Dr. Elizabeth Nelson is committed to scholarship infused with soul: guided by and centered on the autonomous psyche. She has designed research curricula for three doctoral programs at Pacifica Graduate Institute and currently teaches:
Foundations of depth psychological research & writing
Qualitative and mixed methods research
Research strategies
Dissertation development I – V
“All but dissertation” (ABD) seminars
Psyche-centered research is uniquely challenging because students learn to walk in two worlds. The first is the world of the academy, a microcosm of the educated public that values conscious knowledge and reflects the spirit of the time. The second, alternate world is rooted in the spirit of the depths, and draws upon ancestral, indigenous, imaginal, and transpersonal ways of knowing.
Depth psychologists who gracefully navigate these worlds value the prudence and rigor of traditional scholarship, welcome the gifts of imagination, and produce work that carries personal and cultural meaning.
Psyche, SOMA, CYBORG
“WE NOW LIVE, WORK, LOVE AND PLAY IN THE DIGITAL WORLD”
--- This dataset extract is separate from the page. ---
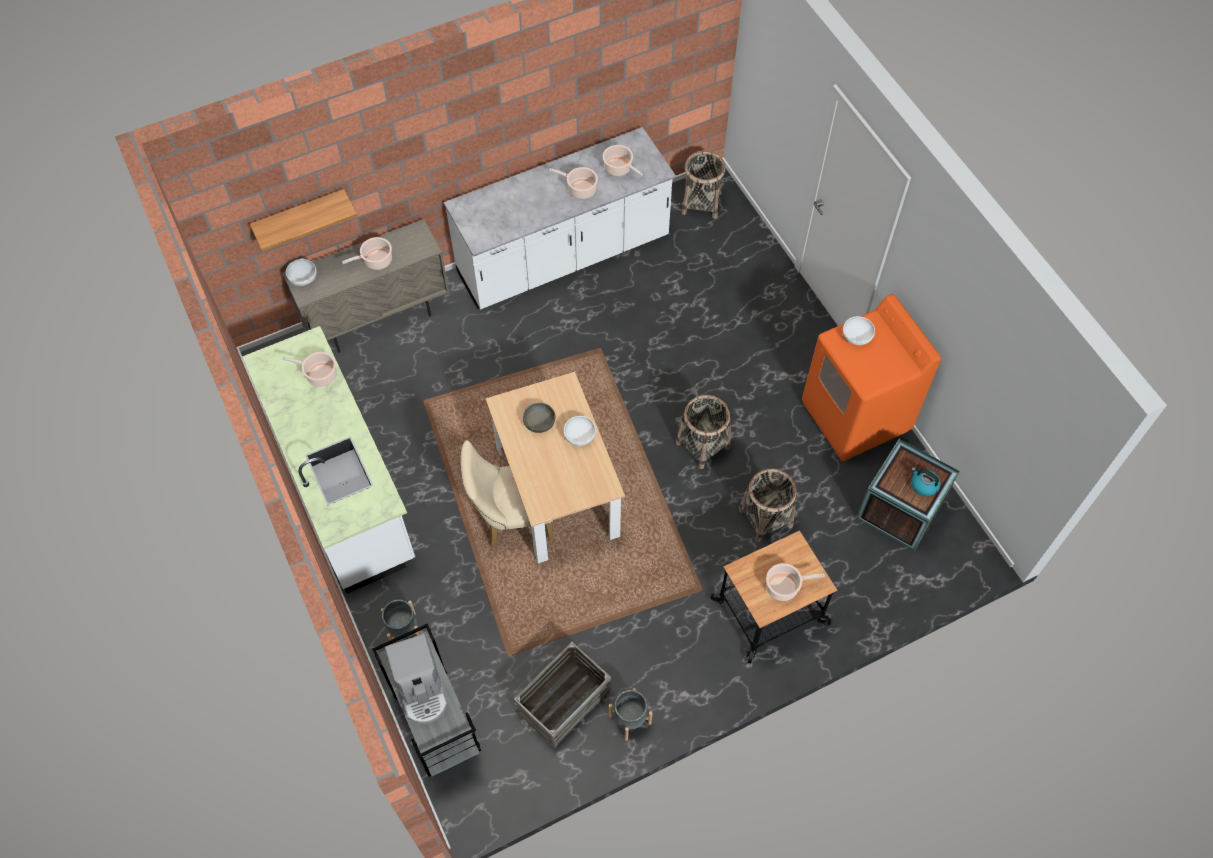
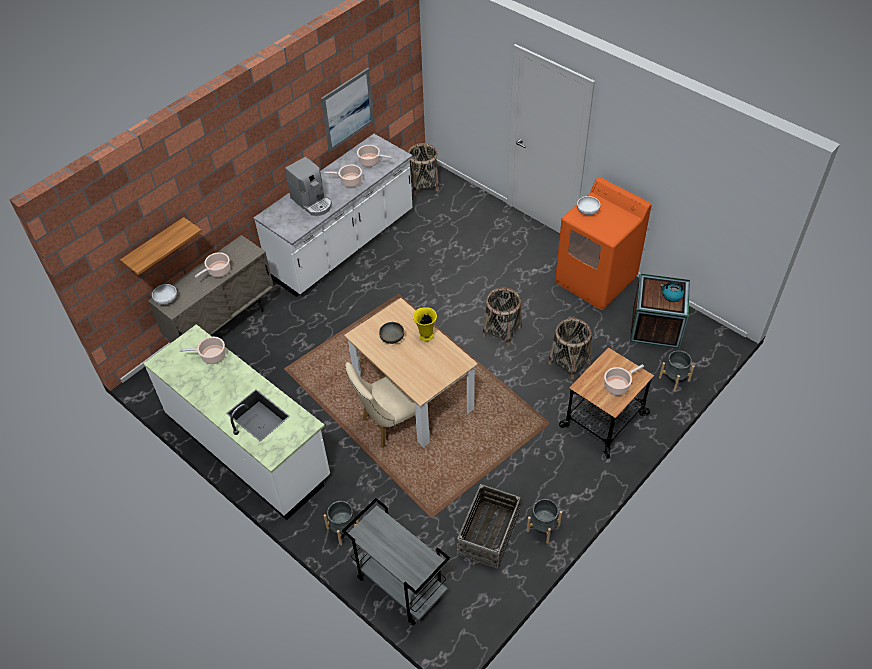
camera: 20 degrees left, 10 degrees down
(422, 690) = (393, 547): coffee machine -> coffee machine (312, 202)
(579, 436) = (425, 336): white bowl -> yellow vase
(606, 94) = (347, 109): none -> picture
(887, 590) = (674, 379): none -> grey planter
Dr. Nelson draws on her decades of experience in IT to teach a course that explores the impact of digital life on self and soul. It begins by examining a particular fantasy of the monstrous Other in Mary Shelley’s 1818 novel Frankenstein: The enhanced human or cyborg, creature who is manufactured, not born, the offspring of humanity’s enduring love affair with science and technology.
In an age that has decisively dissolved the human-machine interface, few people in the first world can live without their technology, be it smart phone, laptop, Facebook page, or Twitter feed. How does Mary Shelley’s fictional creature foreshadow our 21st-century creatures—the internet, mobile digital devices, and social media—to exceed the control of their creators? Ultimately, the course is a meditation on the benefits, and the costs, of contemporary digital life.
Archetypal Psychology
“ONLY WHEN THINGS FALL APART DO THEY OPEN UP INTO NEW MEANINGS”
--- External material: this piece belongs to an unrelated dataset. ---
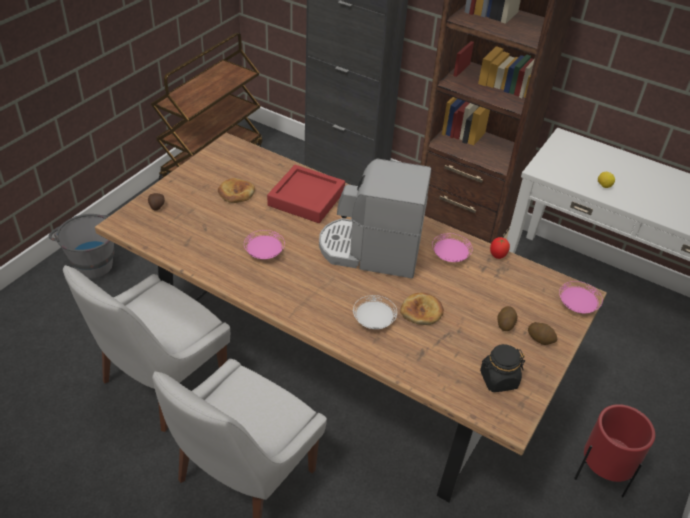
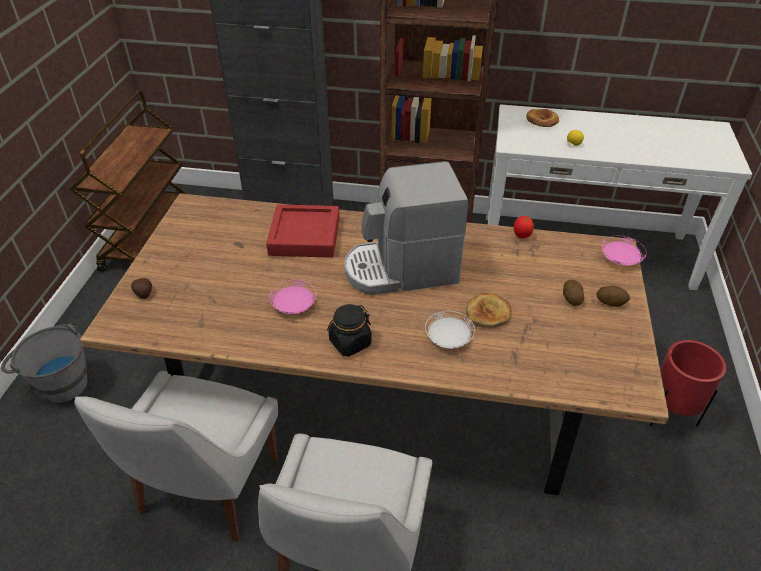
camera: 20 degrees left, 0 degrees up
(236, 193) = (226, 253): bread -> bread (542, 120)
(450, 256) = (480, 250): pink plate -> none
(498, 379) = (601, 355): black jar -> black jar (350, 342)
Archetypal psychology, firmly rooted in Jung’s thinking and practice, imagines the psyche as theater of multiple persons or figures who dynamically participate in individual and cultural life. They are the psychopomps of the soul who claim us, guide us, and teach us, revealing themselves in myth, metaphor, and language.
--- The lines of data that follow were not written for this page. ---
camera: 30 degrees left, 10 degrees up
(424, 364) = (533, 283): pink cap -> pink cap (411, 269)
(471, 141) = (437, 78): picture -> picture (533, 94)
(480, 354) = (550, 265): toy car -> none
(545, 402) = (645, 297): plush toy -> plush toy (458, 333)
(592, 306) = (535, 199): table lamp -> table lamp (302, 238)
The central text for the course is James Hillman’s Re-visioning Psychology, which calls for a comprehensive revolution on behalf of soul. The four moves he describes—personifying, pathologizing, psychologizing, and de-humanizing—train an “archetypal eye” attuned the subtlety, complexity, and continuous creativity of the psyche in all domains of life: human and more-than-human, individual, cultural, political, and ecological. Welcoming the imaginal figures who claim us is poesis in the original Greek sense: a making of self and soul.